Ben Mendelsohn as Danny Rayburn in Bloodline. Ben Mendelsohn as Danny Rayburn in Bloodline. Saeed Adyani/Netflix

Mendelsohn has been on the fringes of some notable films in the past five years, but he’s been a high-profile actor for decades. He was a young heartthrob in Australian films and television shows dating back in the 1980s, when he won an Australian Oscar (now known as the AACTAs) for Best Supporting Actor as the roguish rugby player who couldn’t stay out of trouble in The Year My Voice Broke (http://ift.tt/1BL5HAQ). He came up alongside other Aussie actors like Russell Crowe, Guy Pearce, and Noah Taylor—but whereas the other three jumped to the US and the UK to find international fame, Mendelsohn mostly remained in Australia, only occasionally popping up in bigger international films like The New World, Knowing, and Baz Luhrmann’s Australia.


But when Jackie Weaver scored a Best Supporting Actress Academdy Award nomination for Australian drama Animal Kingdom in 2010—a movie in which Mendelsohn appeared alongside her—Hollywood paid attention. That film won Mendelsohn another AACTA, but it also led to more roles in America. He played a drug-addled crook in Andrew Dominik’s Killing Them Softly, the grimy mentor and bank robbing partner to Ryan Gosling’s motorcycle stuntman in The Place Beyond The Pines, Jessa’s father on HBO’s Girls, and most visibly in The Dark Knight Returns as the sniveling Wayne Enterprises board member who Bane.


Earlier this year, Mendelsohn showed up in two Sundance films this year that got picked up for distribution: frontier period piece Slow West, and Anna Boden and Ryan Fleck’s gambling film Mississippi Grind. “I’m embarrassed to admit it, but the first time I had ever seen [him] was in The Place Beyond the Pines,” says Fleck. “But he has such a wonderful presence that we just kind of fell in love with him on that first meeting.

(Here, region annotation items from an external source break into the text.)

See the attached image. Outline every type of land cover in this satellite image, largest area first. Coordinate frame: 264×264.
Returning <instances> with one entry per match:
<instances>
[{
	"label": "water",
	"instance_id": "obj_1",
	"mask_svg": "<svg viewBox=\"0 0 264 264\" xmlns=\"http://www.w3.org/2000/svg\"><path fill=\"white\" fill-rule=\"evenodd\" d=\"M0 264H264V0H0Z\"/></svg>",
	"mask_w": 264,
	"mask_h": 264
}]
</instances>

We just looked at each other, nodded, and offered him the part on the spot without even consulting with our producing team.”


Two years ago in a Grantland piece around the release of The Place Beyond The Pines, Sean Fennessey posited that Mendelsohn “seems one starring role—might we suggest a downtrodden garbageman-turned-bankrobber?—away from transitioning out of That Guy.” Danny Rayburn may not be a sanitation worker, but it’s a role that Mendelsohn was born to play—and might just the casting bridge he needed.